The bug seems in when par->width is controlled:
static void calculate_height(AVCodecParameters *par, uint64_t fsize)
{
par->height = (fsize / ((par->width>>3)*2)) << 4;
}
I attach a minimal input that triggers the bug in base64:
YHR//wAAEQAAZAAnBv8AaDgACAB/6Pb29vb29vcELhYAAP//3v//AACV/wAHAAAAAAAQAAEAAAAAAAIAAAAOAP/t/wAAAABMAAAAAbUAAEgADAwMDEAnDAwGAgcMDAwMAAAAAIv9/u8AAAABZAAQBv8AVFe1dTZUVFRURlRU5wB//93//YAAAAQAAAAAAAAAAADzAFNBVUNFMDA7NDBtTnZpaAD29vb2LfoAAPpTQVVDRTD///9/bU52aWgA9vb29hf3CP//3gAAAABXkHU2AAAAEBobSzA7MzA7////f3R/AAAixhVkAAAAAGAoYHR//wAFAQAAMQAAAP8AMlRUV5oAgAAAAABkACAZAEZNUDQA3xEA
Change History (3)
comment:1 by , 4 years ago
| Description: | modified (diff) |
|---|---|
| Keywords: | bintext crash fpe added; sigfpe removed |
| Resolution: | → fixed |
| Status: | new → closed |
| Version: | 4.2 → unspecified |
comment:2 by , 4 years ago
Allow me to add that it is not welcome to open the same ticket again and please understand that in general there is no release support on this bug tracker.

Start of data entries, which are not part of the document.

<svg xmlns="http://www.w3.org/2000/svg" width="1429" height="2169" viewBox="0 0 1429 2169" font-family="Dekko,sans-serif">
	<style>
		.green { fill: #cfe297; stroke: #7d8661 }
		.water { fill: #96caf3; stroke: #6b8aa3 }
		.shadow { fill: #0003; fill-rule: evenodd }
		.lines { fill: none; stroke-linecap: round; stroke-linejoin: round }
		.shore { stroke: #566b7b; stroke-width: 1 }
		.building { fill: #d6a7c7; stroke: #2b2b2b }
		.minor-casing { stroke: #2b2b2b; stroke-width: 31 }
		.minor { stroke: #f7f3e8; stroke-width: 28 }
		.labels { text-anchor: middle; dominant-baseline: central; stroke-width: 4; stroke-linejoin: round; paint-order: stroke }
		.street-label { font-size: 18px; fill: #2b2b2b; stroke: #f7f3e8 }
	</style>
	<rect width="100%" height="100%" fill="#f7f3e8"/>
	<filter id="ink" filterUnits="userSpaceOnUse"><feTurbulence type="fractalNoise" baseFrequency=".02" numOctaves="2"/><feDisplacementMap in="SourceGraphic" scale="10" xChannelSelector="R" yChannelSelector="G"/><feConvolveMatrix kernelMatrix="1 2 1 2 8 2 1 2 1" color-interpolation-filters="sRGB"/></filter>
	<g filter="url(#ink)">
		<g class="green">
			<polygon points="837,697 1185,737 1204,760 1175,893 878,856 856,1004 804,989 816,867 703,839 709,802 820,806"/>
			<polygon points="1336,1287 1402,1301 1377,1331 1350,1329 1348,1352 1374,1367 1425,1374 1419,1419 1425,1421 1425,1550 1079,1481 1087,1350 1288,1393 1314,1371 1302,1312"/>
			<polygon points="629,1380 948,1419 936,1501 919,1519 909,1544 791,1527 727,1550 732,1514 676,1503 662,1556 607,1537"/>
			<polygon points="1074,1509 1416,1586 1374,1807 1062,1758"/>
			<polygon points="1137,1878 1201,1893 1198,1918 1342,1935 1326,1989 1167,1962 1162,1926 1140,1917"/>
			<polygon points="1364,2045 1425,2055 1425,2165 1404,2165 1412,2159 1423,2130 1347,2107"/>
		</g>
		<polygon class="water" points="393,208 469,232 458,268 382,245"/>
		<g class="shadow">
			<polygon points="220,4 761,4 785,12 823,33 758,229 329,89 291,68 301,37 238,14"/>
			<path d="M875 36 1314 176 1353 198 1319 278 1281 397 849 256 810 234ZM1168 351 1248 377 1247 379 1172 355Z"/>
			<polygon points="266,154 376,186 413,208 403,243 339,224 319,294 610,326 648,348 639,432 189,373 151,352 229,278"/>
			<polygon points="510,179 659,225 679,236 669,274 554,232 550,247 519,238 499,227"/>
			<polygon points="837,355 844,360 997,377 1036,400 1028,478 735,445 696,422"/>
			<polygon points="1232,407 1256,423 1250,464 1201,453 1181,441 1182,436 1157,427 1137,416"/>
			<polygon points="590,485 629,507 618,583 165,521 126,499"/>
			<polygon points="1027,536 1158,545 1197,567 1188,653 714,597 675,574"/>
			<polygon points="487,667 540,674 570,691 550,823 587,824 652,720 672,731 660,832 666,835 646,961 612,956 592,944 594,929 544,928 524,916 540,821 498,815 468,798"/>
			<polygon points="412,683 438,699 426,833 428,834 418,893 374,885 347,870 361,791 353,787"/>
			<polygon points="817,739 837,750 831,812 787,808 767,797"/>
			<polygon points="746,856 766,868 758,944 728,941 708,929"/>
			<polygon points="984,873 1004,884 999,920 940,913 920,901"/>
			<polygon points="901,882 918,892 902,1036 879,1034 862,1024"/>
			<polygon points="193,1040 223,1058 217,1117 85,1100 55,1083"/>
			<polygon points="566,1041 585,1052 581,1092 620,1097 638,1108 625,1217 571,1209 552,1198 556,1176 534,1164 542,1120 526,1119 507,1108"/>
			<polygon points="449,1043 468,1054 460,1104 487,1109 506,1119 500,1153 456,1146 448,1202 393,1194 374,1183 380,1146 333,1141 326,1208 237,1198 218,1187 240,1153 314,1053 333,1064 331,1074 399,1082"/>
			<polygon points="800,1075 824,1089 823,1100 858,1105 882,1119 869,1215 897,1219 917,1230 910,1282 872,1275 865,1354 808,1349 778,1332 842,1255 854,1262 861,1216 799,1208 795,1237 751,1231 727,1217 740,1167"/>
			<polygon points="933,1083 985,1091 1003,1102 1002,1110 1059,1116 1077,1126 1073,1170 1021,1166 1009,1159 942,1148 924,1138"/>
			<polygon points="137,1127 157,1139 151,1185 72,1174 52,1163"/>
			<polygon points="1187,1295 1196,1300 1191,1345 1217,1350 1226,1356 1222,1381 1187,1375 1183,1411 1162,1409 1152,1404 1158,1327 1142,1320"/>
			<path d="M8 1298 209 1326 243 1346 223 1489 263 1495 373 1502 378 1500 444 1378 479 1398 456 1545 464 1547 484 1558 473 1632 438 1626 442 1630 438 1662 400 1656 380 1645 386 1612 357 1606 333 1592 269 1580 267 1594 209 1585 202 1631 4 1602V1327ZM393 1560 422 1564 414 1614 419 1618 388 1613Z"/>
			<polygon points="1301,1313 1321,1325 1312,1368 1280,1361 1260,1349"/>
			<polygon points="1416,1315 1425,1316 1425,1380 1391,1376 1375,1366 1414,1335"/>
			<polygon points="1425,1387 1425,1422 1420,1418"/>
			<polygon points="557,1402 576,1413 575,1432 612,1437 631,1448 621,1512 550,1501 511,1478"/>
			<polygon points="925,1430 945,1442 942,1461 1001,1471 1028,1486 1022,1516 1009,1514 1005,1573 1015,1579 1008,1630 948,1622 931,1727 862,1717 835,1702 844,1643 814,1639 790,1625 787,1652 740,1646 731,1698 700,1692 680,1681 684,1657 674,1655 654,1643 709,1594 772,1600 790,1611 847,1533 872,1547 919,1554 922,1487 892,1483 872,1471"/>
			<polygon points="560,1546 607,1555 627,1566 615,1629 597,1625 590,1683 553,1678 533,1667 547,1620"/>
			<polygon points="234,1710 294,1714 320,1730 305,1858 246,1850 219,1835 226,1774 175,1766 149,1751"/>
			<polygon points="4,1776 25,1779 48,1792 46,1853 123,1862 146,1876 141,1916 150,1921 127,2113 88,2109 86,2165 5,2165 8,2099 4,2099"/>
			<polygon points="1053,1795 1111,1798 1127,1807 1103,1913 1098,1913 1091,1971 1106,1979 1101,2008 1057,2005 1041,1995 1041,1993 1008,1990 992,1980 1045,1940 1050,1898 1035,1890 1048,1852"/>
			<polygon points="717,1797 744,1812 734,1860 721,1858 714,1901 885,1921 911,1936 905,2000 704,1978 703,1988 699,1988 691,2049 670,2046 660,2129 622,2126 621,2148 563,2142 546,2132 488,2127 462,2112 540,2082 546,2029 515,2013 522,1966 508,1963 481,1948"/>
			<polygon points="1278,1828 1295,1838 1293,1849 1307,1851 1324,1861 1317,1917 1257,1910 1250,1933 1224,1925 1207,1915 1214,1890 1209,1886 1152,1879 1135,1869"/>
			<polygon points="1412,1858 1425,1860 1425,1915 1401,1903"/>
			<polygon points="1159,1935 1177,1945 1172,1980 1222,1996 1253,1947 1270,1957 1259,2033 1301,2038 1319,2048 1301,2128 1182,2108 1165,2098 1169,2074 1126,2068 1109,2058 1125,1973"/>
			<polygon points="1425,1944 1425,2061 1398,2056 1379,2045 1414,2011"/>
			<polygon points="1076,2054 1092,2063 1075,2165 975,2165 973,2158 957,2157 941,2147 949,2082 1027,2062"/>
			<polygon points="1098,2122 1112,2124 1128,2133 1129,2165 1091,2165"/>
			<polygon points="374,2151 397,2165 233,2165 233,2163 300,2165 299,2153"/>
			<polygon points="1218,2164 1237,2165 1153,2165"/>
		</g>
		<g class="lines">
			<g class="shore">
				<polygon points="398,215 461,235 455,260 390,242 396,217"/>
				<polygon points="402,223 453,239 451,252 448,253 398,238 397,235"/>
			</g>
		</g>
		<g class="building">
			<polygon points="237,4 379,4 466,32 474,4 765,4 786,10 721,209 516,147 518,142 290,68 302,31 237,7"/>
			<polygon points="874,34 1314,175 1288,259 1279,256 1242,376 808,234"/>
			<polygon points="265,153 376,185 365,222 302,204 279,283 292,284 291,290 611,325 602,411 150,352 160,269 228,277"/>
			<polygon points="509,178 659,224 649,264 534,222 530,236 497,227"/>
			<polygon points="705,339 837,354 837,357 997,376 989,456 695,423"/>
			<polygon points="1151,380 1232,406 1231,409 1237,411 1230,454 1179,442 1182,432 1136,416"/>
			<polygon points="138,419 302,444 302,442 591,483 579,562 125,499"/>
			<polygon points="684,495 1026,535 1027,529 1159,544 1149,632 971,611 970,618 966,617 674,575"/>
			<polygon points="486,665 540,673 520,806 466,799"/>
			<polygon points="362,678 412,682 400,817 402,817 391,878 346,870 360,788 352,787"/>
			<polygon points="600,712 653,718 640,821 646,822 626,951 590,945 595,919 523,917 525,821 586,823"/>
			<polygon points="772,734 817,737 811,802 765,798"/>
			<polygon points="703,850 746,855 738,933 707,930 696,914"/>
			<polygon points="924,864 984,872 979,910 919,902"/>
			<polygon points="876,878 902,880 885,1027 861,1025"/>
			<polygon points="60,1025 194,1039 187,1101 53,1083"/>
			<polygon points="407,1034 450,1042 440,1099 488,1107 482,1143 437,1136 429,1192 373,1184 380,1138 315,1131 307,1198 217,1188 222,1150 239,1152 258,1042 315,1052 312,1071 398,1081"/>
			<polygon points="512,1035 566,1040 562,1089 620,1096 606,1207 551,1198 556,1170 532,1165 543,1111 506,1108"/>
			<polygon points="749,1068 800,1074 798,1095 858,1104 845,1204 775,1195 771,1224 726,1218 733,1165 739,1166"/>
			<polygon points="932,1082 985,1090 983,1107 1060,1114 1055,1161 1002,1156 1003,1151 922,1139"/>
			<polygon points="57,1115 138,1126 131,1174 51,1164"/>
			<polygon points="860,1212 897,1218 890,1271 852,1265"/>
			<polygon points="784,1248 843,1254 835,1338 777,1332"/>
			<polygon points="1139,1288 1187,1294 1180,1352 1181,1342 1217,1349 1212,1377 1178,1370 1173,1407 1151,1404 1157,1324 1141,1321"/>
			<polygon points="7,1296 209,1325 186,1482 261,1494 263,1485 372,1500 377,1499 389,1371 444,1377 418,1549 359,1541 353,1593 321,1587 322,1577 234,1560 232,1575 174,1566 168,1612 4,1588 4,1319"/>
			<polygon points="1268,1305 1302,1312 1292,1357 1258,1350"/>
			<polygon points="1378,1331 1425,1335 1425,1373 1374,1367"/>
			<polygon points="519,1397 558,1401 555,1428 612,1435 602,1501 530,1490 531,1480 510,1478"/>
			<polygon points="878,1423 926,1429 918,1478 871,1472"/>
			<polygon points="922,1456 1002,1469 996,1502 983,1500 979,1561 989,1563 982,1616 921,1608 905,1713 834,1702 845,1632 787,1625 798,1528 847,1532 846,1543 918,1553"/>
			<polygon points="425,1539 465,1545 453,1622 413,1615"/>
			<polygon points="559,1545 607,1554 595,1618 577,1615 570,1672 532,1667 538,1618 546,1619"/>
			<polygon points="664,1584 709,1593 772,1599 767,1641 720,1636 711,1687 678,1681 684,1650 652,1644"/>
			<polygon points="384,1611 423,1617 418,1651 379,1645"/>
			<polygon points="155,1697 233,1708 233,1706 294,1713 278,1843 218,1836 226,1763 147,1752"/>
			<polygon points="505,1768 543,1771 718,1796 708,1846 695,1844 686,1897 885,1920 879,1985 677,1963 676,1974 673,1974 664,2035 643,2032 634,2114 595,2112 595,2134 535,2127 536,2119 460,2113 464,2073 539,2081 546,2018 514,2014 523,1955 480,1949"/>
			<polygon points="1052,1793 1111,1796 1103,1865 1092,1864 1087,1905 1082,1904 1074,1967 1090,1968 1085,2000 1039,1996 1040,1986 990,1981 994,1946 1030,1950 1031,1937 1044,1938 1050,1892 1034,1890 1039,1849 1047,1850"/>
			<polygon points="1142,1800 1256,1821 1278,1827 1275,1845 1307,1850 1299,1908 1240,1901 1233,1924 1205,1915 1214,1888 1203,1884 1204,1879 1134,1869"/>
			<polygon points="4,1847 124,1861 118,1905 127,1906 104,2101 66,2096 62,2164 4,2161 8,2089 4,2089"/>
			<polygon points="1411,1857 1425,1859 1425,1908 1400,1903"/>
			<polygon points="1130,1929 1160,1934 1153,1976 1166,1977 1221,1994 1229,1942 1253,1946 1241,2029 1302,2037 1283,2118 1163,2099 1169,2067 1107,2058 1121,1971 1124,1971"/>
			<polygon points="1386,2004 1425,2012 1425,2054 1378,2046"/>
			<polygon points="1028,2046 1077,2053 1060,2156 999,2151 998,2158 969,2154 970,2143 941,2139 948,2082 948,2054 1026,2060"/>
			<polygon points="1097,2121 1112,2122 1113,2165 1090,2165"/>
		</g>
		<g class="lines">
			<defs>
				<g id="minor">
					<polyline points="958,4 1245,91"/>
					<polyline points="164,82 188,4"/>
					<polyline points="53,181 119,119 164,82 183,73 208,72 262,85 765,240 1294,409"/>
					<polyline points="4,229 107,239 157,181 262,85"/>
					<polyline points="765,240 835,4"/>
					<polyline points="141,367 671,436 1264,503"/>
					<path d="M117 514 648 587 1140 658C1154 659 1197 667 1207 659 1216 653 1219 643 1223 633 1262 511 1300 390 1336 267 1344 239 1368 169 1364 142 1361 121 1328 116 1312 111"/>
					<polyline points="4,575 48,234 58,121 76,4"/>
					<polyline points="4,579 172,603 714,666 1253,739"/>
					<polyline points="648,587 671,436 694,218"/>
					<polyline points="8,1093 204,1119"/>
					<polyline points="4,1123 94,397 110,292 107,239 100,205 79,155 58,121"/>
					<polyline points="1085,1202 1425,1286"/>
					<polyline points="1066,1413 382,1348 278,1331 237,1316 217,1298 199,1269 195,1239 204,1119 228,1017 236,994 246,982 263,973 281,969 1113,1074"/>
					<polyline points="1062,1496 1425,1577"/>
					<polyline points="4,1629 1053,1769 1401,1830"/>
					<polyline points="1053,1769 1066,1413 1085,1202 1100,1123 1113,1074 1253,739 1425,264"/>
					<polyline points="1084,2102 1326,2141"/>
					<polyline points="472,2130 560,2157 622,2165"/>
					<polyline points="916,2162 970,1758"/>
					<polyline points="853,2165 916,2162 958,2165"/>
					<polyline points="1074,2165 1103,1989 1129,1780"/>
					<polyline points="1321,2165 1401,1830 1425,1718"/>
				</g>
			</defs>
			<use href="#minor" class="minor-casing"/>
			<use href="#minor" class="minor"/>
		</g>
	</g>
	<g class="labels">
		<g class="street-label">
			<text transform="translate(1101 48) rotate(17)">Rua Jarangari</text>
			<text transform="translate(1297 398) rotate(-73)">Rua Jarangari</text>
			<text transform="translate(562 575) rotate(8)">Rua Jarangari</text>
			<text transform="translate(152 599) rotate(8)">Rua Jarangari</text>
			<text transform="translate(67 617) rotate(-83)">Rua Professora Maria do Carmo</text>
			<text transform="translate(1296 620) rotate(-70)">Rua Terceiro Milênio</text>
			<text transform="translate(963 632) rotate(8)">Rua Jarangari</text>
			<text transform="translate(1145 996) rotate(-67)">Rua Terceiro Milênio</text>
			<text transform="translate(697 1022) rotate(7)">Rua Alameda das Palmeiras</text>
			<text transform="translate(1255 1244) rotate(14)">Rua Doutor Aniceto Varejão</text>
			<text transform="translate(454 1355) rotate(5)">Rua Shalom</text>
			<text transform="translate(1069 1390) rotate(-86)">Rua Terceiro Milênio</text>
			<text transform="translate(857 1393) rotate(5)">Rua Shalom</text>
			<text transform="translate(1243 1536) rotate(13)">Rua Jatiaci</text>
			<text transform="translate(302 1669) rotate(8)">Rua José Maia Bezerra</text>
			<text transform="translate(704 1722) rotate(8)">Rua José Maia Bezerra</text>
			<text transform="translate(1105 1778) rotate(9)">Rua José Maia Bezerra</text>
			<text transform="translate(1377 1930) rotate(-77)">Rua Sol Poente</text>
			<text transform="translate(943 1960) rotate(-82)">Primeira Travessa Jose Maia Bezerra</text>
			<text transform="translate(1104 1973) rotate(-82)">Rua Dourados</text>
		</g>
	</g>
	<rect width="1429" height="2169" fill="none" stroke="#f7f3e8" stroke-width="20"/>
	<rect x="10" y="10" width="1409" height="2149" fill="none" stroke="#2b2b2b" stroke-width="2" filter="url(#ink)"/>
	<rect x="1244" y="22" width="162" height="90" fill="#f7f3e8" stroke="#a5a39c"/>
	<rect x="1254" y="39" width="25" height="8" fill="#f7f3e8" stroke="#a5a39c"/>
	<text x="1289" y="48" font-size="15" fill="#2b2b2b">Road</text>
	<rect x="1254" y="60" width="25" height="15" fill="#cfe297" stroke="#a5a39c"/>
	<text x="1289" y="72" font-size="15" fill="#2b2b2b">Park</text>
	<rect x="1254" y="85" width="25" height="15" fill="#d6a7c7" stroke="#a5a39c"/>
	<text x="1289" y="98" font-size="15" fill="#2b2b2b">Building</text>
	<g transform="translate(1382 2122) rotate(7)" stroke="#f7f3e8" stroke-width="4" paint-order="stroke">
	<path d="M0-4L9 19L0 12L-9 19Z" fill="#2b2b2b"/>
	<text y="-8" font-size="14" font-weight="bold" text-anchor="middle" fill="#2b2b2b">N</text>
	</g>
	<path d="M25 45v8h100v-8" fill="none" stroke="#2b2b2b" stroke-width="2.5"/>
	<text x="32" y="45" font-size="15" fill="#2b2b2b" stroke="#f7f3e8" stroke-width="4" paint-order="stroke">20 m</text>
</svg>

comment:3 by , 4 years ago
Oki np for the files upload, sorry for the double report I didn't realize that it is the same bug that I reported months ago (different functions but same root cause), for sure next time I'll test with git-master.

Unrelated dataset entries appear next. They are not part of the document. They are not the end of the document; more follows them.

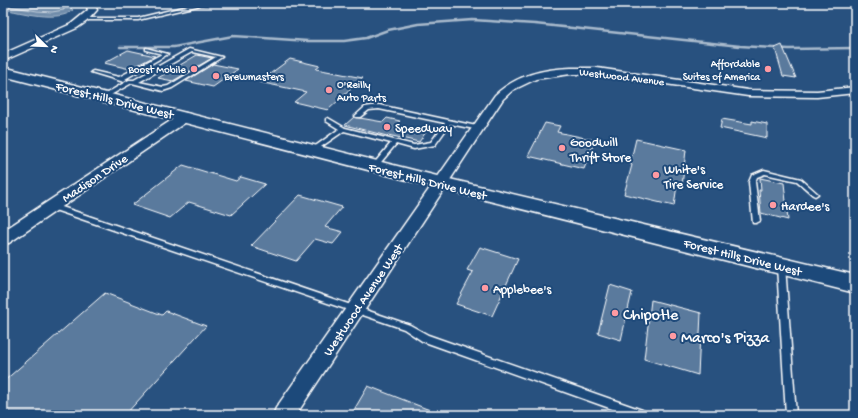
<svg xmlns="http://www.w3.org/2000/svg" width="858" height="418" font-family="'Gochi Hand',sans-serif">
	<rect width="100%" height="100%" fill="#28517f"/>
	<filter id="ink" filterUnits="userSpaceOnUse"><feTurbulence type="fractalNoise" baseFrequency=".025" numOctaves="2"/><feDisplacementMap in="SourceGraphic" scale="8" xChannelSelector="R" yChannelSelector="G"/><feConvolveMatrix kernelMatrix="1 2 1 2 8 2 1 2 1" color-interpolation-filters="sRGB"/></filter>
	<g filter="url(#ink)">
		<path fill="#718dab" stroke="#aabbcd" d="M3 3H66L73 10C59 23 20 12 3 9Z"/>
		<g fill="none" stroke-linecap="round" stroke-linejoin="round">
			<path stroke="#c6d1dd" stroke-width="1" d="M3 5 37 11 52 12 64 10V3"/>
			<path stroke="#aabbcd" stroke-width="2.5" d="M120 47H174L233 36 308 41H344L366 38 388 30 418 24 473 20 535 24 740 46 789 49 855 48"/>
		</g>
		<path fill="#5a7a9d" stroke="#fff" d="M782 45 796 78 783 76 775 48Z
			M128 50 155 56 130 69 104 63Z
			M197 55 212 58 173 81 158 78Z
			M290 59 320 66 316 69 363 78 328 110 294 102 306 92 259 82Z
			M213 64 238 69 213 87 186 81Z
			M354 117 383 122 387 118 400 121 396 125 426 132 419 142 388 135 387 136 345 125Z
			M722 119 752 124V121L767 124V138L720 128Z
			M545 123 560 126 557 132 595 140 584 169 528 156Z
			M636 139 686 150 682 186 677 185 674 206 624 194 632 165 630 164Z
			M183 165 236 181 241 177 265 184 231 215 189 202 170 218 132 205Z
			M760 178 784 183 788 220 761 213 759 190H761Z
			M300 195 342 207 325 227 343 232 333 244 315 239 296 261 251 246Z
			M480 247 518 259 492 316 456 304 473 272 467 270Z
			M610 285 632 292 621 340 598 333Z
			M105 293 162 315 166 311 206 326 125 415H3V382Z
			M651 300 701 313 698 375 644 359Z
			M368 386 440 414V415H351Z"/>
		<g fill="none" stroke-linecap="round" stroke-linejoin="round">
			<defs>
				<path id="service" d="M200 3H270L268 4 201 5 138 20H84L82 19 84 18H138Z
					M146 48 168 54 125 79 127 80 124 82 91 72 93 71 119 77 162 54 146 50Z
					M189 49 222 57 172 88 163 91 132 83 107 97H103L102 96 129 80H134ZM192 52 216 57 168 86 163 87 139 82Z
					M379 105 481 127 482 128 479 130 450 124 435 145 414 149 396 144 377 167 375 168 372 166 391 143 344 131 315 151 313 152 310 150 339 129 326 121V119L328 118 345 128 414 145 431 142 445 123 379 109 369 110 360 117H356L355 116 365 107Z
					M764 170 801 179 818 194 815 196 813 195 797 181 765 174 757 177 755 182 760 221 756 223H753L749 182 752 175Z
					M49 204H53L410 325 428 335 642 410 646 412 647 415H629L422 341 404 329 49 208 48 206Z
					M781 263 784 264 785 266 796 415H786L777 266 778 264Z"/>
				<path id="minor" d="M86 3H94L97 10 87 21 77 28 3 61V54L71 24 88 10Z
					M571 68H597L748 90 817 91 855 87V93L817 97 748 96 597 74H571L536 79 513 90 503 99 296 415H273L276 408 495 95C517 75 542 69 571 68Z
					M185 113 189 114 191 117 189 120 9 243 3 244V231L181 114Z"/>
				<path id="secondary" d="M3 67 441 177 855 275V293L434 187 3 76Z"/>
			</defs>
			<use href="#service" stroke="#fff" stroke-width="3"/>
			<use href="#minor" stroke="#fff" stroke-width="3"/>
			<use href="#secondary" stroke="#fff" stroke-width="3"/>
			<use href="#service" fill="#1f4a7a" fill-rule="evenodd"/>
			<use href="#minor" fill="#1f4a7a" fill-rule="evenodd"/>
			<use href="#secondary" fill="#1f4a7a" fill-rule="evenodd"/>
		</g>
	</g>
	<g fill="#ff9aa2" stroke="#1f4a7a" stroke-width="1.5">
		<circle cx="194" cy="69" r="4"/>
		<circle cx="768" cy="69" r="4"/>
		<circle cx="216" cy="76" r="4"/>
		<circle cx="329" cy="90" r="4"/>
		<circle cx="387" cy="127" r="4"/>
		<circle cx="562" cy="148" r="4"/>
		<circle cx="656" cy="175" r="4"/>
		<circle cx="773" cy="205" r="4"/>
		<circle cx="485" cy="288" r="4"/>
		<circle cx="615" cy="313" r="4"/>
		<circle cx="673" cy="336" r="4"/>
	</g>
	<g text-anchor="middle" stroke-width="4" stroke-linejoin="round" paint-order="stroke">
		<g font-size="11" fill="#fff" stroke="#1f4a7a" text-anchor="end">
			<text x="760" y="67">Affordable<tspan x="760" dy="13">Suites of America</tspan></text>
			<text x="186" y="73">Boost Mobile</text>
			<text x="224" y="80" text-anchor="start">Brewmasters</text>
			<text x="337" y="88" text-anchor="start">O'Reilly<tspan x="337" dy="13">Auto Parts</tspan></text>
		</g>
		<g font-size="11" fill="#fff" stroke="#1f4a7a">
			<text transform="translate(622 76) rotate(7)" y="4">Westwood Avenue</text>
		</g>
		<g font-size="13" fill="#fff" stroke="#1f4a7a">
			<text transform="translate(115 99) rotate(14)" y="5">Forest Hills Drive West</text>
			<text transform="translate(94 177) rotate(-34)" y="5">Madison Drive</text>
			<text transform="translate(428 180) rotate(14)" y="5">Forest Hills Drive West</text>
			<text transform="translate(743 256) rotate(14)" y="5">Forest Hills Drive West</text>
			<text transform="translate(362 299) rotate(-56)" y="5">Westwood Avenue West</text>
		</g>
		<g font-size="13" fill="#fff" stroke="#1f4a7a" text-anchor="start">
			<text x="395" y="132">Speedway</text>
			<text x="570" y="146">Goodwill<tspan x="570" dy="15">Thrift Store</tspan></text>
			<text x="664" y="173">White's<tspan x="664" dy="15">Tire Service</tspan></text>
			<text x="781" y="210">Hardee's</text>
			<text x="493" y="293">Applebee's</text>
		</g>
		<g font-size="16" fill="#fff" stroke="#1f4a7a" text-anchor="start">
			<text x="623" y="319">Chipotle</text>
			<text x="681" y="342">Marco's Pizza</text>
		</g>
	</g>
	<rect width="858" height="418" fill="none" stroke="#1f4a7a" stroke-width="16"/>
	<rect x="8" y="8" width="842" height="402" fill="none" stroke="#fff" stroke-width="1.5" filter="url(#ink)"/>
	<g transform="translate(46 46) rotate(113)" stroke="#1f4a7a" stroke-width="3" paint-order="stroke">
	<path d="M0-3L7 15L0 10L-7 15Z" fill="#ffffff"/>
	<text y="-6" font-size="11" font-weight="bold" text-anchor="middle" fill="#ffffff">N</text>
	</g>
</svg>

Fixed in 19bfd7212695b456352e258c9ee50882583ce12f, see ticket #8335.
For future tickets: Please test current FFmpeg git head and please attach samples, do not provide encodings (note that the base64 that you provided did not allow to reproduce the issue originally).